People still mistake me for a Thai.

Day 1:
Long time no see Thailand.


----------



## azumiii (Nov 10, 2014)

Walking distance from our hotel is Neon Market Pratunam. It's basically a street food park.
1 and 4 by azumiii
2 and 3 by sis

Failing flatlay of pad thai. It was yummy, just didnt look like it. Food photography is the hardest, I swear.


----------



## azumiii (Nov 10, 2014)

Day 3 shots
Ideo Q at Rama IV. Pigeons enjoying their morning view


----------



## azumiii (Nov 10, 2014)

Baiyoke I


----------



## azumiii (Nov 10, 2014)

Random footbridge in Bangkok:
Clean, no posters or tarps hanging on it, modern design, spacious, shaded
Day 2


----------



## azumiii (Nov 10, 2014)

Traffic in the palace


----------



## azumiii (Nov 10, 2014)

The Address Chidlom


----------



## christos-greece (Feb 19, 2008)

Great, very nice photos from Bangkok


----------



## azumiii (Nov 10, 2014)

christos-greece said:


> Great, very nice photos from Bangkok


Thanks. ive been researching for the best place in the Pratunam neighborhood (where we are booked) for taking photo of the "Pixel" building Maha Nakhon Ritz Carlton but it is always somehow blocked by older buildings and I can only see about a third of it or sometimes just the topmost floors. 

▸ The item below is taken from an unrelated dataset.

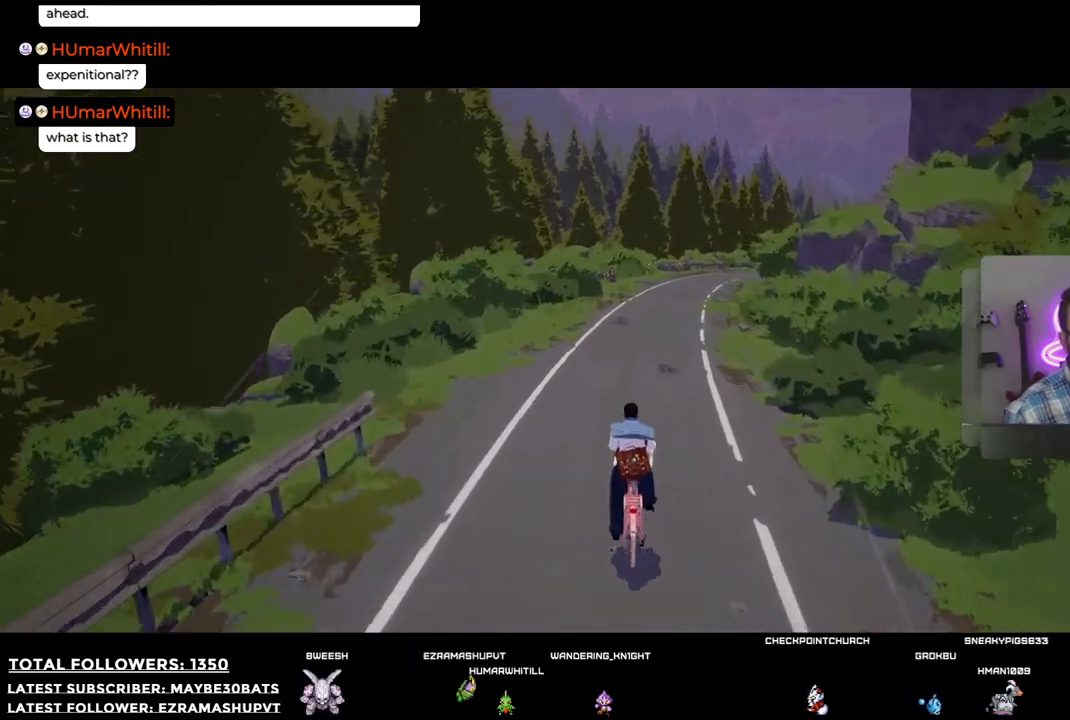
{"buttons": [], "left_stick": "up", "right_stick": "center", "events": [[184, "right_stick", "right"], [459, "right_stick", "center"]]}
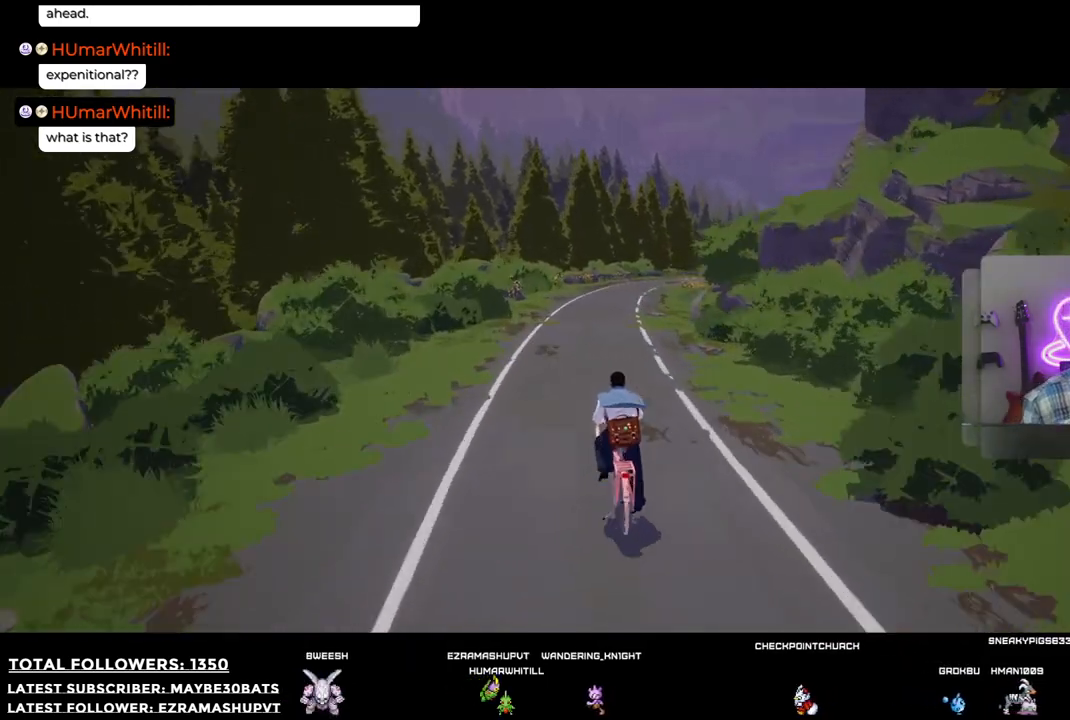
{"buttons": [], "left_stick": "up", "right_stick": "center", "events": []}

Today, our last day I tried one last time after failing to have a good view from Lumpini Park and Im glad I found a spot in MBK Mall. 

It's the best I can do but Im sure its more majestic if I went near very near it. Also, not many people in Bangkok know about this building. Is it ugly? I like it.

Taken from restricted area  in 7th floor, MBK Mall


----------



## azumiii (Nov 10, 2014)

Something caught my eye from Day 1 and on my last day in Bkk, I cant help but stare and appreciate its beauty. If it is one of bkk's old buildings, this one has aged gracefully. 

I cant get enough of it.


----------



## azumiii (Nov 10, 2014)




----------



## azumiii (Nov 10, 2014)

View from our hotel room in Pechburi


----------



## azumiii (Nov 10, 2014)

^^I didnt realize Ive posted that photo before. Just cant help but appreciate its beauty. Its like a castle. Something different from all the glassy buildings in most cities. I imagine count Dracula staring from his penthouse window


----------